Postscript: It seems there's a lot of debate all over the place about this show. I must be living under a writer rock. Anyway, I don't give a shit about Gaultier's boldness. I don't give a shit about designers and honestly, modeling as a business and a livelihood can go to fucking hell. I just want to see images of fat women who (unlike Kristie Alley and Maragret Cho and Star fucking Jones, and unlike the skinny ideal constantly being shoved down everyone's throat, including thin women) are fat and like it! Fat and so what? Fat fat fat fat. Yes. I weigh 220 pounds, and when someone tells me they are so "proud" of me for "doing my thang" or for wearing a dress ("Oh, Randa, it's like you're saying: take me as I am!") I want to slap them across the face. Can you imagine going up to a black man and saying: "Hey, I think it's great that you just walk around and you don't care that you're black!" It's THAT insane!

We live in a world where fat-hate is one of the last permitted discriminations. And fat people are some of the most dehumanized on the planet, first and foremost by their families, who hate themselves, their own genetics and their children's inability to have SuperMetabolism, and then, by their peers and the media.

Fuck Gaultier; he's just another filthy rich white guy.

Here comes a hot hot hottie in her undies, and I want to plant a big smooch on her big, badass arms.

Friday, October 06, 2006

Dept. of "Ann Arbor Events I Can't Wait to Attend"

(At left, photo of Anton Shammas's father's Palestinian passport)

A Passport for an Internal Diaspora

Anton Shammas: After many deliberations, I want to do a very personal piece on my father's Palestinian passport, issued in 1932. He used it primarily in order to court my mother in Beirut, Lebanon, in the late 1930s.
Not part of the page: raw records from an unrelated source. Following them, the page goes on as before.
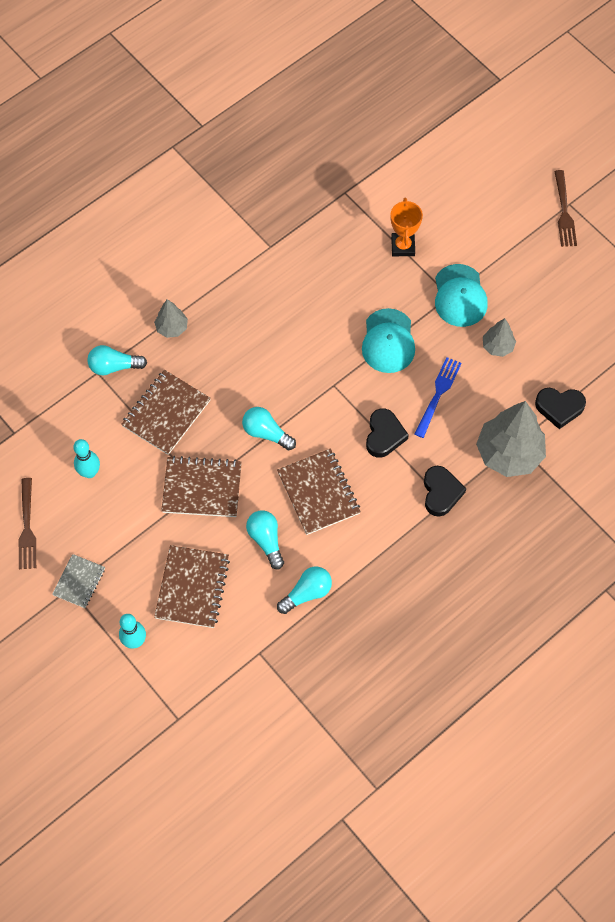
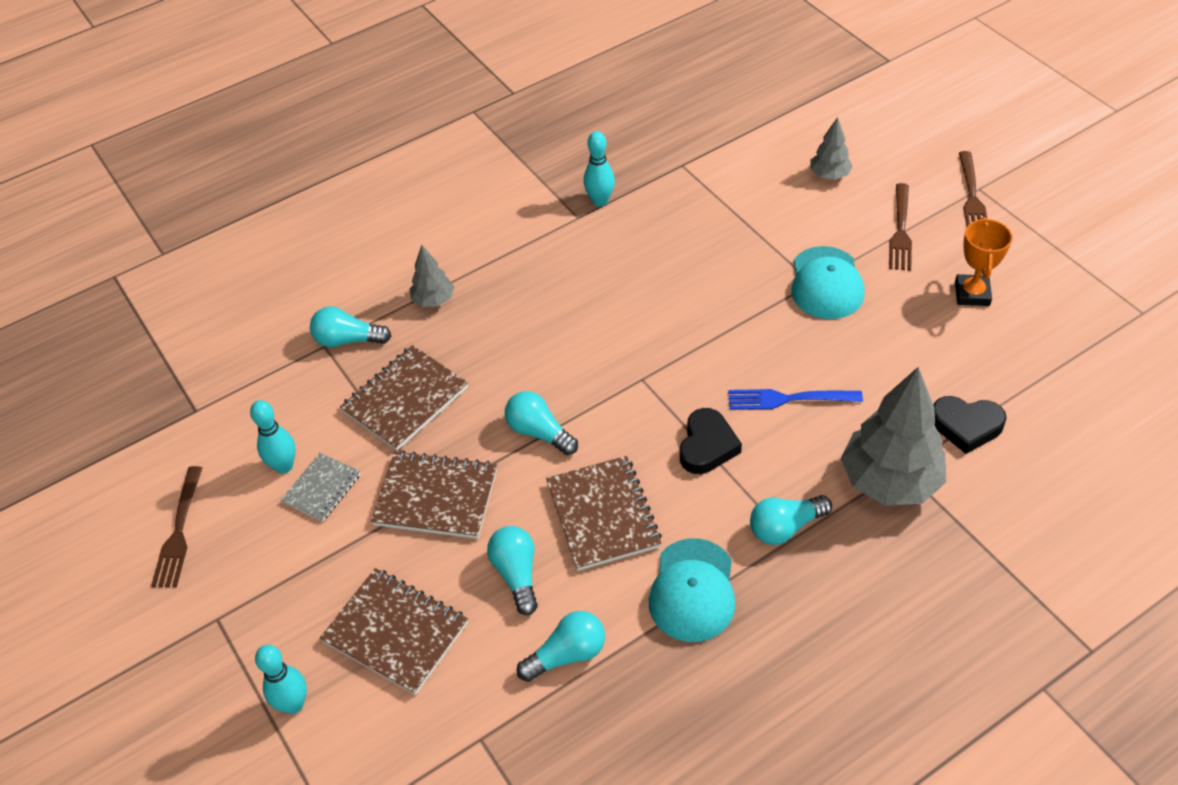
camera: 10 degrees right, 15 degrees down
grey notebook [52,554,105,608] -> grey notebook moved to [281,453,360,522]
brown notebook [154,545,230,628] -> brown notebook turned 75 degrees counterclockwise [320,568,468,695]
turquoise cap [362,308,415,373] -> turquoise cap moved to [649,538,735,642]
orange trophy [390,197,423,256] -> orange trophy moved to [955,217,1012,306]
blue fork [414,357,462,438] -> blue fork turned 120 degrees counterclockwise [728,389,863,410]
black heart [424,466,466,517] -> turquoise light bulb [750,495,832,545]
grey tree [483,318,516,357] -> grey tree moved to [811,117,853,180]
none -> turquoise bowling pin [584,131,615,207]
none -> brown fork [889,183,912,271]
There's something so tragic about it--the document that was supposed to establish his identity and take him places became obsolete 16 years later. Come 1948 he needed a special permit, from the Israeli military authorities, in order to leave his village in northern Palestine and move around in his own homeland.

Date: October 31, 2006, noon-1:30 p.m.

Cost: Free

Location: Rackham Building, Osterman Common Room 1022

Wednesday, October 04, 2006

Doctor's Note

Sorry I've been away for a while...I lost my internet connection and it was just now reconnected. In the absence of the internet I finished a story-- the longest story I've ever written, which is not saying much, but I do tend to write smaller pieces-- and I think the internet being gone helped.

I'm really enjoying grad school. I had a great workshop class monday, where everything seemed fair and inspiring. I'm also loving my short story class.

I was happy to read all your Fall Reading lists, they all sound intruiging, and ultimately I am envious that I don't have time to read everything on your lists as well as mine.

Wow, that was possibly the most boring blog post ever. I'll try not to post again until I have something exciting to say.